* YOUR GOAL *
Retype, with no pictures, each line from the one that holds "wall art: present" through the last line of the entries below, both included.

*** RECORDED INFORMATION ***

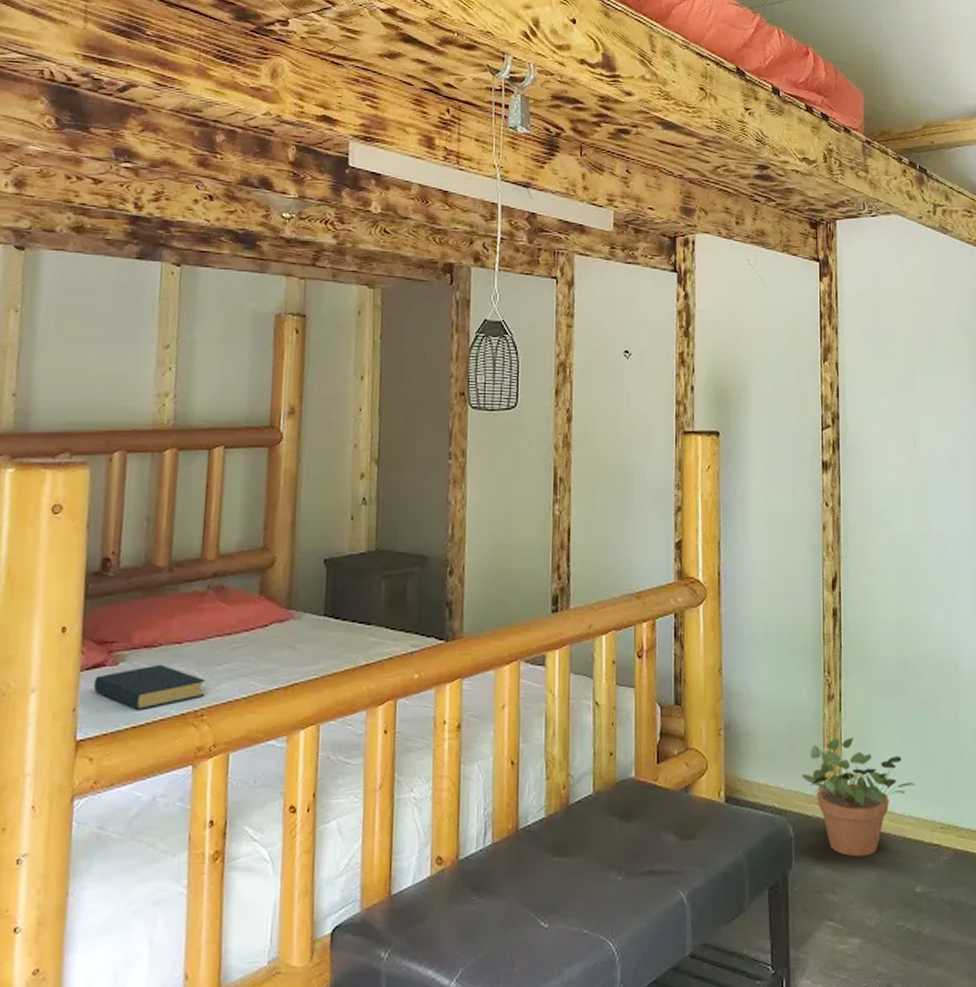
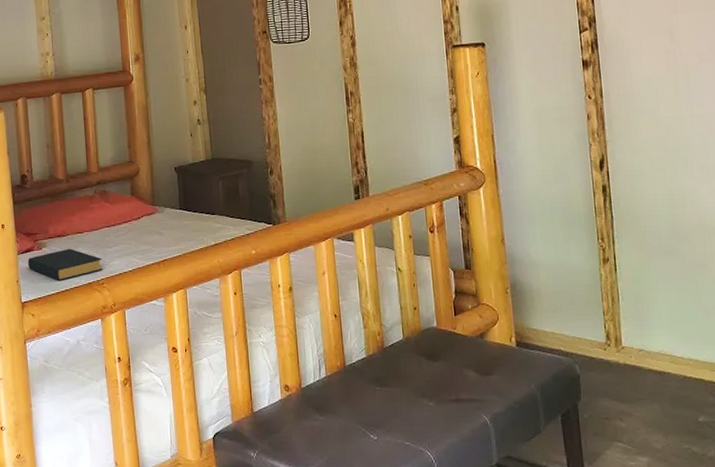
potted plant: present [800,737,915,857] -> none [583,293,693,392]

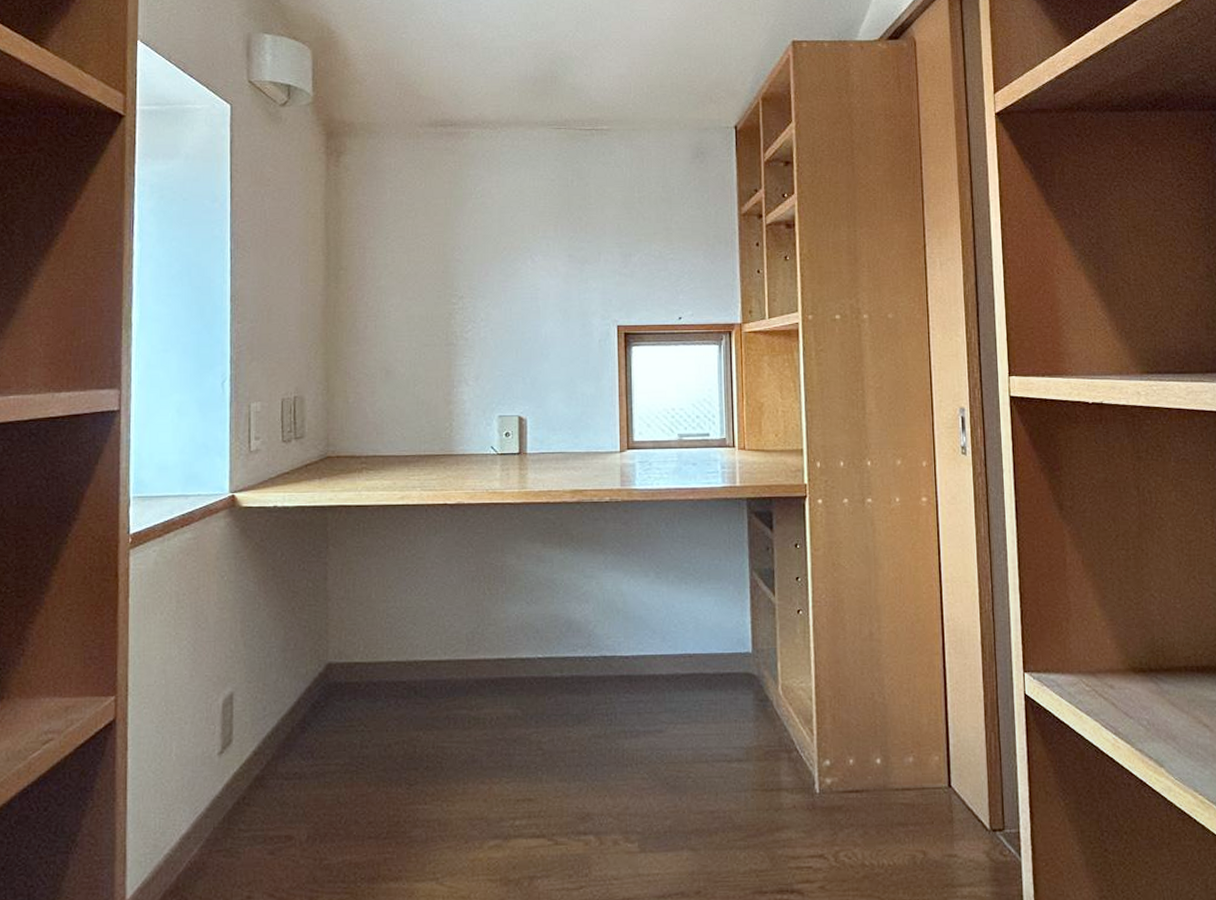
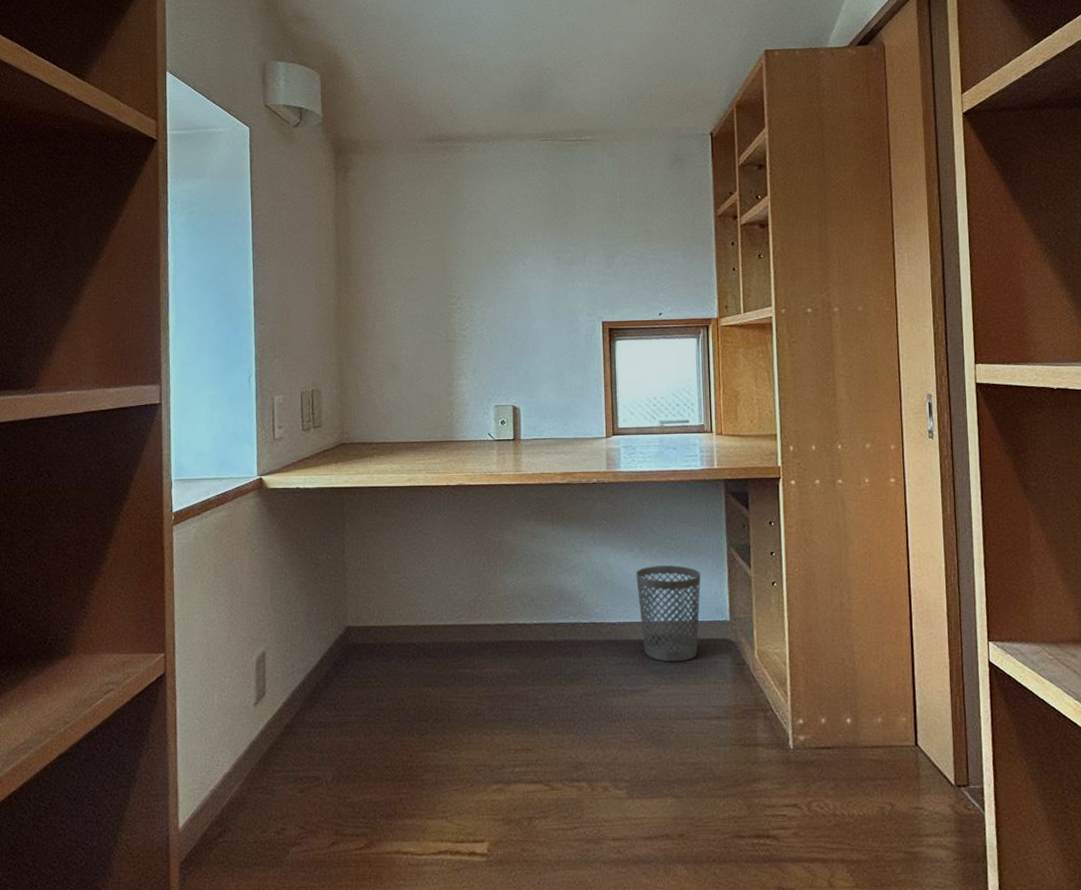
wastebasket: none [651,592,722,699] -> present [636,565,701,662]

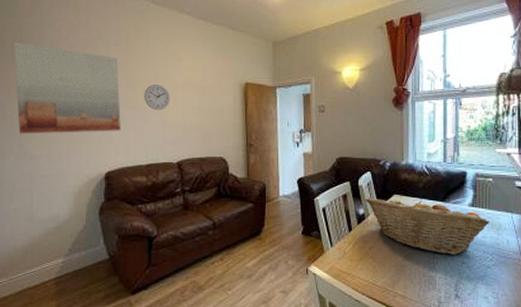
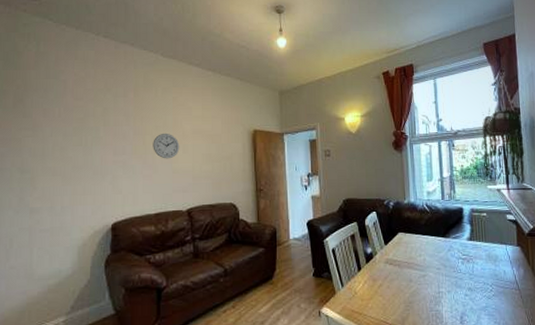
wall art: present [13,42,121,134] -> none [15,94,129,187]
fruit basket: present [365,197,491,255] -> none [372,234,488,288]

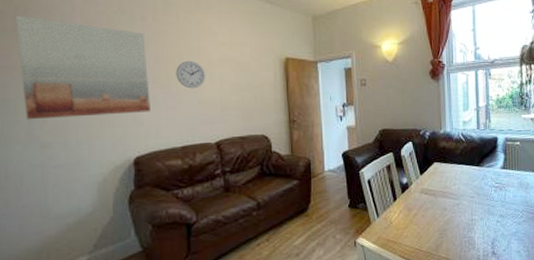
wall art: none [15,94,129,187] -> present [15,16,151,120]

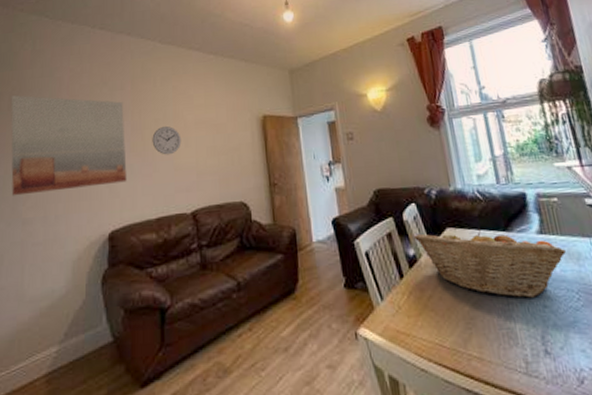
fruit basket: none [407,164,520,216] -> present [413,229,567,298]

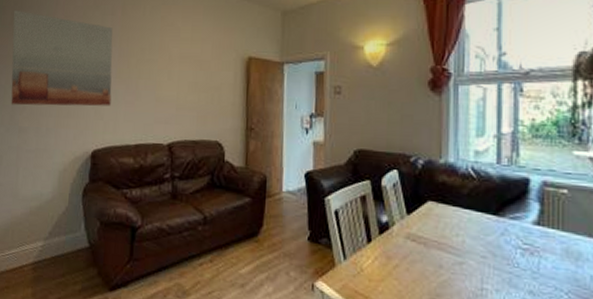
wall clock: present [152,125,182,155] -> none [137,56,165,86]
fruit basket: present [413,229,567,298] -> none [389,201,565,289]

***

* THE COMPLETED TASK *
wall art: present [13,42,121,134] -> none [15,94,129,187]
fruit basket: present [365,197,491,255] -> none [372,234,488,288]

wall art: none [15,94,129,187] -> present [15,16,151,120]

fruit basket: none [407,164,520,216] -> present [413,229,567,298]

wall clock: present [152,125,182,155] -> none [137,56,165,86]
fruit basket: present [413,229,567,298] -> none [389,201,565,289]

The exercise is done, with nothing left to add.